Daniel specialises in capital markets and mergers and acquisitions. He has extensive experience in all forms of equity and hybrid capital raisings and other corporate finance transactions, as well as public and private merger and acquisition deals.

Daniel has advised on many IPOs (including dual track process and dual listings), placements, rights issues and entitlement offers, other secondary offers, secondary sales and convertible and corporate bond offers. His clients include the full spectrum of company and managed investment scheme issuers, private equity sponsors, institutional investors and lead managers and underwriters. Daniel's merger and acquisition experience covers private treaty trade sales, sales and acquisitions by private equity sponsors, as well as public transactions, such as schemes of arrangement and regulated takeover bids. He also advises clients on the Corporations Act and ASX Listing Rule compliance, reporting and disclosure obligations.

Daniel also has extensive international corporate finance experience, having worked on cross border transactions in Australia and for a top-tier law firm in New York, working on equity financing, both investment grade and high-yield debt financings, debt tender offers and spin-offs.

$315.8 million buyout and take-private of Vitaco Holdings Limited

Advised ASX Listed Vitaco Holdings Limited, an Australian and New Zealand nutritional products company, on its $309 million acquisition by Shanghai Pharmaceuticals and Primavera Capital by way of a scheme of arrangement.

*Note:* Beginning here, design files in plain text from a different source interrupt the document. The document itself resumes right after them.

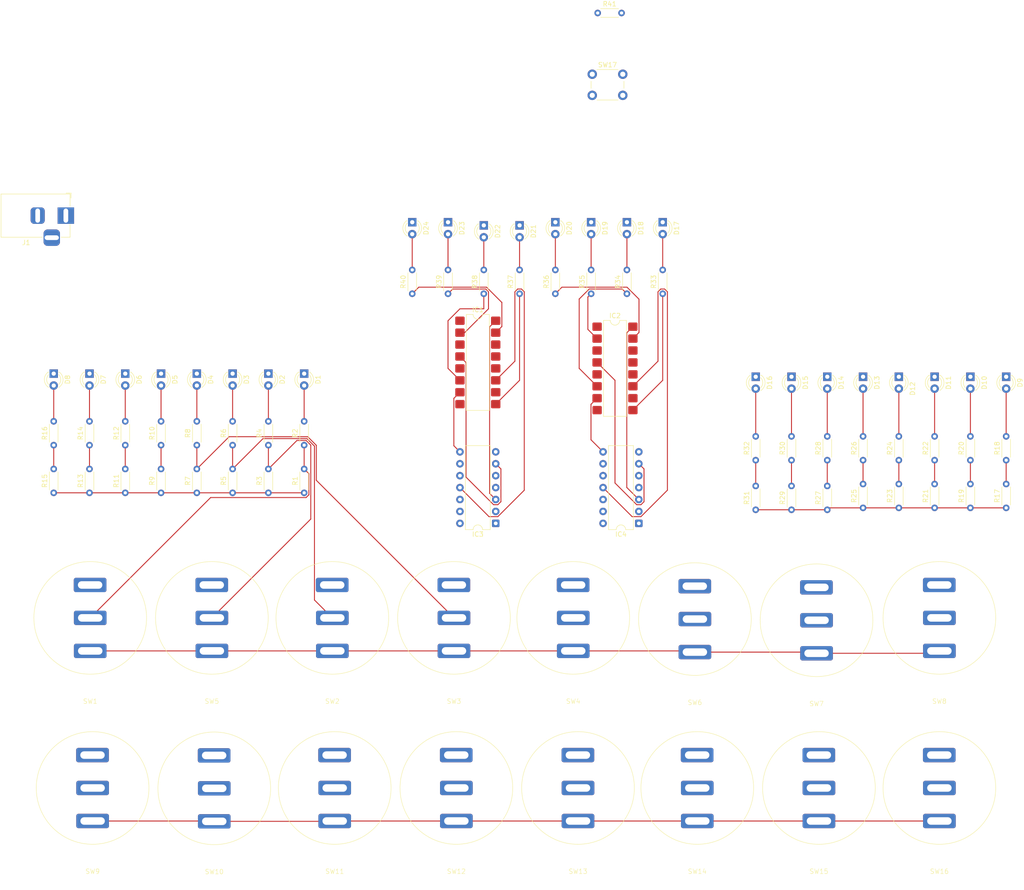
<source format=kicad_pcb>
(kicad_pcb
	(version 20241229)
	(generator "pcbnew")
	(generator_version "9.0")
	(general
		(thickness 1.6)
		(legacy_teardrops no)
	)
	(paper "A4")
	(layers
		(0 "F.Cu" signal)
		(2 "B.Cu" signal)
		(9 "F.Adhes" user "F.Adhesive")
		(11 "B.Adhes" user "B.Adhesive")
		(13 "F.Paste" user)
		(15 "B.Paste" user)
		(5 "F.SilkS" user "F.Silkscreen")
		(7 "B.SilkS" user "B.Silkscreen")
		(1 "F.Mask" user)
		(3 "B.Mask" user)
		(17 "Dwgs.User" user "User.Drawings")
		(19 "Cmts.User" user "User.Comments")
		(21 "Eco1.User" user "User.Eco1")
		(23 "Eco2.User" user "User.Eco2")
		(25 "Edge.Cuts" user)
		(27 "Margin" user)
		(31 "F.CrtYd" user "F.Courtyard")
		(29 "B.CrtYd" user "B.Courtyard")
		(35 "F.Fab" user)
		(33 "B.Fab" user)
		(39 "User.1" user)
		(41 "User.2" user)
		(43 "User.3" user)
		(45 "User.4" user)
	)
	(setup
		(pad_to_mask_clearance 0)
		(allow_soldermask_bridges_in_footprints no)
		(tenting front back)
		(pcbplotparams
			(layerselection 0x00000000_00000000_55555555_5755f5ff)
			(plot_on_all_layers_selection 0x00000000_00000000_00000000_00000000)
			(disableapertmacros no)
			(usegerberextensions no)
			(usegerberattributes yes)
			(usegerberadvancedattributes yes)
			(creategerberjobfile yes)
			(dashed_line_dash_ratio 12.000000)
			(dashed_line_gap_ratio 3.000000)
			(svgprecision 4)
			(plotframeref no)
			(mode 1)
			(useauxorigin no)
			(hpglpennumber 1)
			(hpglpenspeed 20)
			(hpglpendiameter 15.000000)
			(pdf_front_fp_property_popups yes)
			(pdf_back_fp_property_popups yes)
			(pdf_metadata yes)
			(pdf_single_document no)
			(dxfpolygonmode yes)
			(dxfimperialunits yes)
			(dxfusepcbnewfont yes)
			(psnegative no)
			(psa4output no)
			(plot_black_and_white yes)
			(sketchpadsonfab no)
			(plotpadnumbers no)
			(hidednponfab no)
			(sketchdnponfab yes)
			(crossoutdnponfab yes)
			(subtractmaskfromsilk no)
			(outputformat 1)
			(mirror no)
			(drillshape 1)
			(scaleselection 1)
			(outputdirectory "")
		)
	)
	(net 0 "")
	(net 1 "GND")
	(net 2 "Net-(D1-A)")
	(net 3 "Net-(D2-A)")
	(net 4 "Net-(D3-A)")
	(net 5 "Net-(D4-A)")
	(net 6 "Net-(D5-A)")
	(net 7 "Net-(D6-A)")
	(net 8 "Net-(D7-A)")
	(net 9 "Net-(D8-A)")
	(net 10 "Net-(D9-A)")
	(net 11 "Net-(D10-A)")
	(net 12 "Net-(D11-A)")
	(net 13 "Net-(D12-A)")
	(net 14 "Net-(D13-A)")
	(net 15 "Net-(D14-A)")
	(net 16 "Net-(D15-A)")
	(net 17 "Net-(D16-A)")
	(net 18 "Net-(D17-A)")
	(net 19 "Net-(D18-A)")
	(net 20 "Net-(D19-A)")
	(net 21 "Net-(D20-A)")
	(net 22 "Net-(D21-A)")
	(net 23 "Net-(D22-A)")
	(net 24 "Net-(D23-A)")
	(net 25 "Net-(D24-A)")
	(net 26 "/A6")
	(net 27 "Net-(IC1-B1)")
	(net 28 "/S4")
	(net 29 "/S5")
	(net 30 "/VCC")
	(net 31 "Net-(IC1-C0)")
	(net 32 "/A5")
	(net 33 "Net-(IC1-B4)")
	(net 34 "unconnected-(IC1-C4-Pad14)")
	(net 35 "/S6")
	(net 36 "Net-(IC1-B2)")
	(net 37 "/S7")
	(net 38 "/A4")
	(net 39 "/A7")
	(net 40 "Net-(IC1-B3)")
	(net 41 "/A3")
	(net 42 "/S2")
	(net 43 "Net-(IC2-B4)")
	(net 44 "Net-(IC2-B1)")
	(net 45 "/A0")
	(net 46 "/A1")
	(net 47 "/S0")
	(net 48 "Net-(IC2-B3)")
	(net 49 "/S1")
	(net 50 "/S3")
	(net 51 "/A2")
	(net 52 "Net-(IC2-B2)")
	(net 53 "/SUB")
	(net 54 "/B5")
	(net 55 "/B7")
	(net 56 "/B6")
	(net 57 "/B4")
	(net 58 "/B3")
	(net 59 "/B1")
	(net 60 "/B2")
	(net 61 "/B0")
	(net 62 "unconnected-(SW1-C-Pad3)")
	(net 63 "unconnected-(SW2-C-Pad3)")
	(net 64 "unconnected-(SW3-C-Pad3)")
	(net 65 "unconnected-(SW4-C-Pad3)")
	(net 66 "unconnected-(SW5-C-Pad3)")
	(net 67 "unconnected-(SW6-C-Pad3)")
	(net 68 "unconnected-(SW7-C-Pad3)")
	(net 69 "unconnected-(SW8-C-Pad3)")
	(net 70 "unconnected-(SW9-C-Pad3)")
	(net 71 "unconnected-(SW10-C-Pad3)")
	(net 72 "unconnected-(SW11-C-Pad3)")
	(net 73 "unconnected-(SW12-C-Pad3)")
	(net 74 "unconnected-(SW13-C-Pad3)")
	(net 75 "unconnected-(SW14-C-Pad3)")
	(net 76 "unconnected-(SW15-C-Pad3)")
	(net 77 "unconnected-(SW16-C-Pad3)")
	(footprint "Resistor_THT:R_Axial_DIN0204_L3.6mm_D1.6mm_P5.08mm_Horizontal" (layer "F.Cu") (at 123.952 66.132 90))
	(footprint "Resistor_THT:R_Axial_DIN0204_L3.6mm_D1.6mm_P5.08mm_Horizontal" (layer "F.Cu") (at 70.456 108.556 90))
	(footprint "Resistor_THT:R_Axial_DIN0204_L3.6mm_D1.6mm_P5.08mm_Horizontal" (layer "F.Cu") (at 227.584 111.76 90))
	(footprint "LED_THT:LED_D3.0mm" (layer "F.Cu") (at 181.864 83.82 -90))
	(footprint "Library:SWITCH" (layer "F.Cu") (at 187.198 135.7122))
	(footprint "LED_THT:LED_D3.0mm" (layer "F.Cu") (at 62.836 83.156 -90))
	(footprint "Library:SWITCH" (layer "F.Cu") (at 58.42 135.2042))
	(footprint "Resistor_THT:R_Axial_DIN0204_L3.6mm_D1.6mm_P5.08mm_Horizontal" (layer "F.Cu") (at 212.344 101.6 90))
	(footprint "Resistor_THT:R_Axial_DIN0204_L3.6mm_D1.6mm_P5.08mm_Horizontal" (layer "F.Cu") (at 197.104 111.76 90))
	(footprint "LED_THT:LED_D3.0mm" (layer "F.Cu") (at 174.244 83.82 -90))
	(footprint "LED_THT:LED_D3.0mm" (layer "F.Cu") (at 131.572 50.892 -90))
	(footprint "Resistor_THT:R_Axial_DIN0204_L3.6mm_D1.6mm_P5.08mm_Horizontal" (layer "F.Cu") (at 78.076 108.556 90))
	(footprint "LED_THT:LED_D3.0mm" (layer "F.Cu") (at 154.432 50.892 -90))
	(footprint "LED_THT:LED_D3.0mm" (layer "F.Cu") (at 24.736 83.156 -90))
	(footprint "Button_Switch_THT:SW_PUSH_6mm" (layer "F.Cu") (at 139.431 19.35605))
	(footprint "Package_DIP:DIP-14_W7.62mm" (layer "F.Cu") (at 149.352 115.062 180))
	(footprint "Resistor_THT:R_Axial_DIN0204_L3.6mm_D1.6mm_P5.08mm_Horizontal" (layer "F.Cu") (at 116.332 66.132 90))
	(footprint "LED_THT:LED_D3.0mm" (layer "F.Cu") (at 101.092 50.892 -90))
	(footprint "Resistor_THT:R_Axial_DIN0204_L3.6mm_D1.6mm_P5.08mm_Horizontal" (layer "F.Cu") (at 146.812 66.132 90))
	(footprint "Resistor_THT:R_Axial_DIN0204_L3.6mm_D1.6mm_P5.08mm_Horizontal" (layer "F.Cu") (at 204.724 111.76 90))
	(footprint "Library:SWITCH" (layer "F.Cu") (at 33.02 171.45))
	(footprint "Package_DIP:SMDIP-16_W7.62mm" (layer "F.Cu") (at 144.272 82.042))
	(footprint "Package_DIP:SMDIP-16_W7.62mm" (layer "F.Cu") (at 115.062 80.772))
	(footprint "Resistor_THT:R_Axial_DIN0204_L3.6mm_D1.6mm_P5.08mm_Horizontal" (layer "F.Cu") (at 139.192 66.132 90))
	(footprint "LED_THT:LED_D3.0mm" (layer "F.Cu") (at 39.976 83.156 -90))
	(footprint "LED_THT:LED_D3.0mm" (layer "F.Cu") (at 70.456 83.156 -90))
	(footprint "Resistor_THT:R_Axial_DIN0204_L3.6mm_D1.6mm_P5.08mm_Horizontal" (layer "F.Cu") (at 140.591 6.30605))
	(footprint "LED_THT:LED_D3.0mm" (layer "F.Cu") (at 219.964 83.82 -90))
	(footprint "Resistor_THT:R_Axial_DIN0204_L3.6mm_D1.6mm_P5.08mm_Horizontal" (layer "F.Cu") (at 197.104 101.6 90))
	(footprint "Resistor_THT:R_Axial_DIN0204_L3.6mm_D1.6mm_P5.08mm_Horizontal" (layer "F.Cu") (at 219.964 101.6 90))
	(footprint "Library:SWITCH" (layer "F.Cu") (at 32.512 135.2042))
	(footprint "LED_THT:LED_D3.0mm" (layer "F.Cu") (at 47.596 83.156 -90))
	(footprint "Library:SWITCH" (layer "F.Cu") (at 109.982 135.2042))
	(footprint "Library:SWITCH" (layer "F.Cu") (at 161.29 135.4582))
	(footprint "LED_THT:LED_D3.0mm" (layer "F.Cu") (at 212.344 83.82 -90))
	(footprint "Library:SWITCH" (layer "F.Cu") (at 58.928 171.5262))
	(footprint "LED_THT:LED_D3.0mm" (layer "F.Cu") (at 116.332 51.562 -90))
	(footprint "Resistor_THT:R_Axial_DIN0204_L3.6mm_D1.6mm_P5.08mm_Horizontal" (layer "F.Cu") (at 189.484 112.17 90))
	(footprint "Resistor_THT:R_Axial_DIN0204_L3.6mm_D1.6mm_P5.08mm_Horizontal" (layer "F.Cu") (at 227.584 101.6 90))
	(footprint "Library:SWITCH" (layer "F.Cu") (at 187.706 171.45))
	(footprint "Library:SWITCH" (layer "F.Cu") (at 135.382 135.2042))
	(footprint "LED_THT:LED_D3.0mm" (layer "F.Cu") (at 123.952 51.562 -90))
	(footprint "Resistor_THT:R_Axial_DIN0204_L3.6mm_D1.6mm_P5.08mm_Horizontal" (layer "F.Cu") (at 32.356 108.556 90))
	(footprint "Resistor_THT:R_Axial_DIN0204_L3.6mm_D1.6mm_P5.08mm_Horizontal" (layer "F.Cu") (at 181.864 101.6 90))
	(footprint "Resistor_THT:R_Axial_DIN0204_L3.6mm_D1.6mm_P5.08mm_Horizontal" (layer "F.Cu") (at 174.244 112.17 90))
	(footprint "Resistor_THT:R_Axial_DIN0204_L3.6mm_D1.6mm_P5.08mm_Horizontal" (layer "F.Cu") (at 181.864 112.17 90))
	(footprint "LED_THT:LED_D3.0mm" (layer "F.Cu") (at 108.712 50.892 -90))
	(footprint "Library:SWITCH" (layer "F.Cu") (at 213.36 171.45))
	(footprint "Resistor_THT:R_Axial_DIN0204_L3.6mm_D1.6mm_P5.08mm_Horizontal" (layer "F.Cu") (at 174.244 101.6 90))
	(footprint "Resistor_THT:R_Axial_DIN0204_L3.6mm_D1.6mm_P5.08mm_Horizontal" (layer "F.Cu") (at 212.344 111.76 90))
	(footprint "LED_THT:LED_D3.0mm"
		(layer "F.Cu")
		(uuid "85d213ee-d973-46ad-82f0-7b4ed3309562")
		(at 189.484 83.82
... [165335 chars truncated]
</source>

Tegel completes IPO and dual listing on NZX and ASX

MinterEllison and Minter Ellison Rudd Watts advised Tegel Group Holdings Limited on its initial public offering and associated listing on NZX and on ASX (as a foreign exempt listing).

Link Group IPO and ASX listing (A$2.5b)

Acted as legal adviser to Intermediate Capital Group (a substantial shareholder of Link who, while selling down a portion of its shareholding in Link into the initial public offering, retained a stake in Link following its initial public offering) in connection with Link's A$2.5 billion initial public offering and listing on the Australian Securities Exchange.

ALS $325 million accelerated non-renounceable entitlement offer

Minter Ellison's Corporate M&A team has been advising longstanding blue-chip client ALS Limited in relation to its recently announced (and fully underwritten) A$325 million equity raising by way of an accelerated non-renounceable entitlement offer of new shares to existing shareholders (Equity Raising).

A$465m iSentia Group Limited IPO and ASX listing

Acted for iSentia Group Limited on its initial public offering of ordinary shares and listing on the Australian Securities Exchange. Shares representing approximately 70% of iSentia's capital were offered at A$2.04 per share, implying an enterprise value of over A$465 million. On completion of the IPO, the business' pre-IPO majority owners, Quadrant Private Equity, will hold 25% of iSentia's issued share capital.